Real Estate Ground-Up Development Feasibility 2027 Calculator
Run a quick ground-up real estate development feasibility check for 2027 — land acquisition, hard construction costs, soft costs (design/permits), financing interest carry, exit value, and profit margin. Decide if a deal pencils before committing to a full pro forma.
The 5 Cost Buckets
Ground-up development has five cost buckets: (1) Land acquisition. (2) Hard costs — actual construction, site work, materials, labor. Typical $150-300/sqft for standard multifamily, $200-450 for high-end. (3) Soft costs — architecture, engineering, permits, legal, environmental, marketing. Typically 12-20% of hard. (4) Financing carry — interest on construction loan during build period. (5) Sale costs — commission (5-6%), closing, marketing.
Why 15-20% Profit Margin Is the Standard
Developers typically demand 15-20% profit margin (profit ÷ net exit) to compensate for risk: construction delays, cost overruns (10-15% typical contingency), permitting changes, market downturns during the 18-30 month build, and capital tied up. A 10% margin disappears with a single material cost spike or 6-month permitting delay.
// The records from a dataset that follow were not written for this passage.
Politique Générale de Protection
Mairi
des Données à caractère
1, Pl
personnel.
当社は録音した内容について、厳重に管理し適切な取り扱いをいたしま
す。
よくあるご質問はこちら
Below 15% margin requires high confidence in execution and cost certainty.
Construction Loan Carry
Construction loans typically fund 75% of hard + soft costs, with the developer providing 25% equity plus the land cost as additional equity (or a separate land loan). The loan is drawn progressively as construction milestones are met. Interest is paid on the outstanding balance only — typical to assume 50% average outstanding over the build period. For an $8M loan at 9% over 18 months, expected carry is roughly $270k.
Sensitivity Analysis to Run Next
After the base case, run sensitivity on three variables: hard cost (+10%, +20%), exit value (-5%, -10%), and time to complete (+3 mo, +6 mo). If any sensitivity scenario drops profit below 10%, the deal is too thin. Best practice: only proceed if base case is at least 18-20% margin, leaving cushion for the inevitable surprises. Also: model the exit at both sale (developer fee model) and refi-and-hold (annualized cash-on-cash).